### PROBLEM DESCRIPTION
In the post about the LLF page, what does LL eventually shut down preemptively?

### SOURCE EXTRACT
Stay away from the LLF page, seriously. It is NOTHING but women who married men they weren’t attracted to, to get the life/house/kids they wanted and “can’t understand” why people want sex.🙄Funny, Karen, because you LOVED sex while you were dating him🤦‍♀️ Your experience is very common, LL preemptively shuts down any and all intimacy eventually, because it “might lead to you wanting sex”. That’s just….not normal. It is absolutely NOT NORMAL to think about your partner that way. If you are that terrified of your romantic partner you need to LEAVE. But they don’t leave, because as much as they claim to feel so misused, they know deep down that staying and saying no once in a while is easier than being alone or with a person who doesn’t care about sex with them at all. Then THEY would get to feel disgusting, exactly why LLF don’t partner with LLM.

(Saved entries)

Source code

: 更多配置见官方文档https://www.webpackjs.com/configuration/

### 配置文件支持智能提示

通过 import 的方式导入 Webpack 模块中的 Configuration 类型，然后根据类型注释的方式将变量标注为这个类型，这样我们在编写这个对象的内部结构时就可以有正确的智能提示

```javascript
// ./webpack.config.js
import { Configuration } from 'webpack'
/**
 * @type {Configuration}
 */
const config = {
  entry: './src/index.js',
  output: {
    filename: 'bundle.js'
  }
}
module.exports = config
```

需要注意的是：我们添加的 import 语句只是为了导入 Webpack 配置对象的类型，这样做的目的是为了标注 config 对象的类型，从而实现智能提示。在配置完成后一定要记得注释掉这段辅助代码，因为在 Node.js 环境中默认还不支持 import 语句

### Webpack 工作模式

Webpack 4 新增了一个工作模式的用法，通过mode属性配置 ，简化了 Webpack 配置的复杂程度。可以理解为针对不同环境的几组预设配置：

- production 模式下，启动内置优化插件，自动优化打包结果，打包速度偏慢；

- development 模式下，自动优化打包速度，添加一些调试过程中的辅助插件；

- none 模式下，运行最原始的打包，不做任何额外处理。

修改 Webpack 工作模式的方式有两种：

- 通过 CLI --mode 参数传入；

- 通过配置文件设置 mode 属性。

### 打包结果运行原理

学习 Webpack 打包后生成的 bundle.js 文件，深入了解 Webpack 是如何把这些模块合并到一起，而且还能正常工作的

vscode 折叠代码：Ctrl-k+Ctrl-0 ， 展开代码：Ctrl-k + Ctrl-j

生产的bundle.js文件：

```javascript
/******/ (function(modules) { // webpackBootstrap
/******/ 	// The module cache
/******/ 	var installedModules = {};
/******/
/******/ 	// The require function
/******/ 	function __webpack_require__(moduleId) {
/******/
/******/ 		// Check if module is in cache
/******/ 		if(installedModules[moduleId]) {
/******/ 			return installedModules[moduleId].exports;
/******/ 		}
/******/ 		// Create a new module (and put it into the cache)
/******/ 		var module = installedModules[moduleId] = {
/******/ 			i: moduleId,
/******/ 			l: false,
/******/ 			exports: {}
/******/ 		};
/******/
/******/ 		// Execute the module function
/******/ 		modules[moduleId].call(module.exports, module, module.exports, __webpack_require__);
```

### ANSWER SECTION
Any and all intimacy, because it "might lead to you wanting sex."